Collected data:
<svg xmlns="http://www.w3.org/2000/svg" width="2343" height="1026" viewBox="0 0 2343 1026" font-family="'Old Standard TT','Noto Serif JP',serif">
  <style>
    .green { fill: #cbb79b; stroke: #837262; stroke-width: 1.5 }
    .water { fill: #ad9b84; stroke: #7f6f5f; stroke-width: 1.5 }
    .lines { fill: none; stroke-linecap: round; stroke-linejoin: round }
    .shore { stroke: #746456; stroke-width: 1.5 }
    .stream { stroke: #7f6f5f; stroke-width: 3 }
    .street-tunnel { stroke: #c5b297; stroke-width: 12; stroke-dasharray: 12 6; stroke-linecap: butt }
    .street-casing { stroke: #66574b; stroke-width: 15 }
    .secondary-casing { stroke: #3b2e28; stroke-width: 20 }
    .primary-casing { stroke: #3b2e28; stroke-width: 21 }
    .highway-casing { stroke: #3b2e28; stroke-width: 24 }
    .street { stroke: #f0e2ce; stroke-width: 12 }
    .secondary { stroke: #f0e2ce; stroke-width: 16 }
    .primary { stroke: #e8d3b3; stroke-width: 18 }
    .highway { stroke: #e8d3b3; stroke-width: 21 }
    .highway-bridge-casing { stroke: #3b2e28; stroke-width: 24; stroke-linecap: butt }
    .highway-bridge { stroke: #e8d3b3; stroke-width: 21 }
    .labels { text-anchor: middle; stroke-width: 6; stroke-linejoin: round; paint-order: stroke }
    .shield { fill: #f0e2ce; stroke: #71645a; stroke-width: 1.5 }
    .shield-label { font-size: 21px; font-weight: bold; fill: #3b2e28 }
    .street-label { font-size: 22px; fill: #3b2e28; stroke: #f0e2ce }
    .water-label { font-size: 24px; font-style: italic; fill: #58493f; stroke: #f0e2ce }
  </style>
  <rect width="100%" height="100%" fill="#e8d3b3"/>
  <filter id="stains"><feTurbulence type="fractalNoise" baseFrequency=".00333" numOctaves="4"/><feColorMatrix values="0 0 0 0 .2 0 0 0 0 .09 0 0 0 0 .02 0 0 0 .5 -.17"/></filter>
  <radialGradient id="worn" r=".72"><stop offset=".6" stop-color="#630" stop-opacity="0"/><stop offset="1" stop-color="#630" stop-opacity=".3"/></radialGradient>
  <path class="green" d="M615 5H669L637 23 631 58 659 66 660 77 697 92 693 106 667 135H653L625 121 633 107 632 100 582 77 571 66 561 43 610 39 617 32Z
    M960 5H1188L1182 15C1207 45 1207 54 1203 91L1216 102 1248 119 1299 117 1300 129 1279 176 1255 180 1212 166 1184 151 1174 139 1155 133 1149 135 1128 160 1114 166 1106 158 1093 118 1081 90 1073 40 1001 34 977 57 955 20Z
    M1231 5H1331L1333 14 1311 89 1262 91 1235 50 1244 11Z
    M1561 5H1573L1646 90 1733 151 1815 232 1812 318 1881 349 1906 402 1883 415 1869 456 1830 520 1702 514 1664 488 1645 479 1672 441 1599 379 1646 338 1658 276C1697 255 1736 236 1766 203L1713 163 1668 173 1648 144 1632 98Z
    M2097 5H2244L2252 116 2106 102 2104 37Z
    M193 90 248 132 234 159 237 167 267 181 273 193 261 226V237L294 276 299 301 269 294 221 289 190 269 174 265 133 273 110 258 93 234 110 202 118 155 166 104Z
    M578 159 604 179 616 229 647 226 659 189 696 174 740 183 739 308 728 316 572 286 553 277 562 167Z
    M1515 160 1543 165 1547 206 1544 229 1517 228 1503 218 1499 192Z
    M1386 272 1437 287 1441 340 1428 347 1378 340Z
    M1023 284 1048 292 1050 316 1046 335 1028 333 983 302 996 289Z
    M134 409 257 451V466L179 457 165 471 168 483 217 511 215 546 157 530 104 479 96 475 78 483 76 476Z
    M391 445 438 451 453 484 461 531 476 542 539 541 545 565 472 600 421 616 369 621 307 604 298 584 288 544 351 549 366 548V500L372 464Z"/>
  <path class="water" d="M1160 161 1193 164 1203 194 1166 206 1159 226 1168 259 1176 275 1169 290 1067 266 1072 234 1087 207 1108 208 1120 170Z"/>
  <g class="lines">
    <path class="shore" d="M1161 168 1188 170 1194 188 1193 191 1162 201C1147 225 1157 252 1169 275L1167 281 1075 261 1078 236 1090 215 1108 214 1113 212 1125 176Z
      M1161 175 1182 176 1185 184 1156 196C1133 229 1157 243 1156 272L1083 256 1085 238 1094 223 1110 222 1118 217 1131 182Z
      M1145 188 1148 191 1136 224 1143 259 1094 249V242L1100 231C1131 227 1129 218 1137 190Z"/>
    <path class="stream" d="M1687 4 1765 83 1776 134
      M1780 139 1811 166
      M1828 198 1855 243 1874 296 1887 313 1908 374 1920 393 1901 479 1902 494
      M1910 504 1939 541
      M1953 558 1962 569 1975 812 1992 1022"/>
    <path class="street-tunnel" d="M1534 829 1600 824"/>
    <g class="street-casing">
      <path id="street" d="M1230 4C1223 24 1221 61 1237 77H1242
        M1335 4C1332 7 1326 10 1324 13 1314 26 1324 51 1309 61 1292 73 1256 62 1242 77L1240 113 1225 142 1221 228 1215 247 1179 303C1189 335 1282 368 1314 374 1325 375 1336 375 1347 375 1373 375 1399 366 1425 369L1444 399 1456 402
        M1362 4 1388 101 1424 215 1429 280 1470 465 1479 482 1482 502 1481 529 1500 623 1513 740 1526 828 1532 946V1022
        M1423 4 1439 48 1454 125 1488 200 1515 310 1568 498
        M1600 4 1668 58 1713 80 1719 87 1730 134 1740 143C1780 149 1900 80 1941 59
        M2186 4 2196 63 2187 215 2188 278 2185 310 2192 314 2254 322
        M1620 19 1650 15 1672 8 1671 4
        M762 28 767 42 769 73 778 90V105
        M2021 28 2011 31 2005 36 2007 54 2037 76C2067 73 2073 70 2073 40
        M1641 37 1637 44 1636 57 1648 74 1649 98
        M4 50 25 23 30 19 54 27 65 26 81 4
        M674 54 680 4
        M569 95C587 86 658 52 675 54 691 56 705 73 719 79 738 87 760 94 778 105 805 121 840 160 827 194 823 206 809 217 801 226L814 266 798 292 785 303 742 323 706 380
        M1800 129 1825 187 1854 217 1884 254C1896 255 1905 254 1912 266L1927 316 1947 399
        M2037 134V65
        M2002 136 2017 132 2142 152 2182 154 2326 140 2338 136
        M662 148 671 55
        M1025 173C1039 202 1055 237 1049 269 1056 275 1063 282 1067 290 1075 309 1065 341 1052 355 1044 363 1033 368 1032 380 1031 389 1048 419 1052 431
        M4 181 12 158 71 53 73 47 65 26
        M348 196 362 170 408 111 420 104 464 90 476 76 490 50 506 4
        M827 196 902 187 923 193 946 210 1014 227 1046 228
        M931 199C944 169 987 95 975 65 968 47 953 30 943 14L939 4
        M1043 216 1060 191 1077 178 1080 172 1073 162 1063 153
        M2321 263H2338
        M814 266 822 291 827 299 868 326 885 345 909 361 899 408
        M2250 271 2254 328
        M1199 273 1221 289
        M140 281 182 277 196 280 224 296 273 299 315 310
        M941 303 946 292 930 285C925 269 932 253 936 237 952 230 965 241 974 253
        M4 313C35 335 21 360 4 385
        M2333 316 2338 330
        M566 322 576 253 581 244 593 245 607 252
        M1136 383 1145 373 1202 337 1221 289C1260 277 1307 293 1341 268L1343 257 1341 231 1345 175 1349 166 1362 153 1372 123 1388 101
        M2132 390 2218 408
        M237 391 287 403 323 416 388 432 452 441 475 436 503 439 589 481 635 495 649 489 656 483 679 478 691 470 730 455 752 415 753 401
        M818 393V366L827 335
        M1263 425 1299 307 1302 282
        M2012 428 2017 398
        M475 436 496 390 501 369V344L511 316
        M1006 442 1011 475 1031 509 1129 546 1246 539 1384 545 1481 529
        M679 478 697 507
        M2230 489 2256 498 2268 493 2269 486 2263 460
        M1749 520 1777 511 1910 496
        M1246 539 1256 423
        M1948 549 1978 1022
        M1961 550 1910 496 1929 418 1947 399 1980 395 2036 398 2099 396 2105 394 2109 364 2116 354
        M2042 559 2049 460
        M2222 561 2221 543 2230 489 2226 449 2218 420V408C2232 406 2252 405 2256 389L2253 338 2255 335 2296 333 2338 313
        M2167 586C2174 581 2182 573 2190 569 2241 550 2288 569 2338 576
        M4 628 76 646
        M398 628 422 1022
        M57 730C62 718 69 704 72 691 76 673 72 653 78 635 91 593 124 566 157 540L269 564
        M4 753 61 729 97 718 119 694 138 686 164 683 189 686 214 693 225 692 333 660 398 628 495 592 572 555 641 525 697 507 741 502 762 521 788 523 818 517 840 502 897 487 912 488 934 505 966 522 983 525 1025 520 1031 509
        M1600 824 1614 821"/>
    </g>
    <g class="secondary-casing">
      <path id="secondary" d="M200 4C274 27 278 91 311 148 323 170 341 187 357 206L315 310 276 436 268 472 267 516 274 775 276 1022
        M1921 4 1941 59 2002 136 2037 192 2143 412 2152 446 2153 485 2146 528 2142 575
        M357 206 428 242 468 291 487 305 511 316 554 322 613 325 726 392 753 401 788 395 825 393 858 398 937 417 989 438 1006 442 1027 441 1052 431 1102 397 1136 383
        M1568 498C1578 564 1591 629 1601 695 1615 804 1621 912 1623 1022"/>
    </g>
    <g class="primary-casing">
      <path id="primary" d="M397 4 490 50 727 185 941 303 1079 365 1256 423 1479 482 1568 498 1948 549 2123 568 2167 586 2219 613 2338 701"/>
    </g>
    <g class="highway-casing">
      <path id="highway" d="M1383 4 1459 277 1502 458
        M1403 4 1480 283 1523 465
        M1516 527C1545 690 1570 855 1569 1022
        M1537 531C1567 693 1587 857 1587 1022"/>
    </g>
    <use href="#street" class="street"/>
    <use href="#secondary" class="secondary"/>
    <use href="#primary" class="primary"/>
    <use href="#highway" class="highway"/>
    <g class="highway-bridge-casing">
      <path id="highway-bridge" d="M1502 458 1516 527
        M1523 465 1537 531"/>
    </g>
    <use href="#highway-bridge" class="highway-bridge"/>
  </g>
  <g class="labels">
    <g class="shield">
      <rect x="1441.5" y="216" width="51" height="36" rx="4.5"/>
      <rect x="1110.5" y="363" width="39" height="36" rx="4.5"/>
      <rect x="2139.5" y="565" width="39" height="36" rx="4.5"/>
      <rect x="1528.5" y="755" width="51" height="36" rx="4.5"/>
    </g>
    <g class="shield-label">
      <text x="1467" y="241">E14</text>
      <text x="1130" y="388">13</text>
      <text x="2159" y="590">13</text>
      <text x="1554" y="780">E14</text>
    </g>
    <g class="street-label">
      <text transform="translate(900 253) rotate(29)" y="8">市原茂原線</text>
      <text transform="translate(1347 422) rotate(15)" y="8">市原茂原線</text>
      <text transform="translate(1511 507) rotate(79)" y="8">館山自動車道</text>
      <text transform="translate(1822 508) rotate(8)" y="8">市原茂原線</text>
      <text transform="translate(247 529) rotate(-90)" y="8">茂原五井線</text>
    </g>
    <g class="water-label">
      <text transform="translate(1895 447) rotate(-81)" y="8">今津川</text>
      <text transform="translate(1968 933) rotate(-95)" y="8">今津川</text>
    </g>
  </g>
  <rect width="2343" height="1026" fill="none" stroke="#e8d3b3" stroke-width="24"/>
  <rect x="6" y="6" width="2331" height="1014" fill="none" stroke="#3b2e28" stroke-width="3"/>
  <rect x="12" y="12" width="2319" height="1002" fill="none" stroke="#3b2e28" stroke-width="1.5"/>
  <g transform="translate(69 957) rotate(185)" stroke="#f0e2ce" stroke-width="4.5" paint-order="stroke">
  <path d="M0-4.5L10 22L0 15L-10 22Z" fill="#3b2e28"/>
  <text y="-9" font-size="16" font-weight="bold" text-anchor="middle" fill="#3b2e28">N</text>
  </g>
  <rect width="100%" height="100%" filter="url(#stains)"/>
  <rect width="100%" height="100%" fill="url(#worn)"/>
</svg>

Task details | Count the lines above that include the string "worn". Write only the number.

Written solution | 2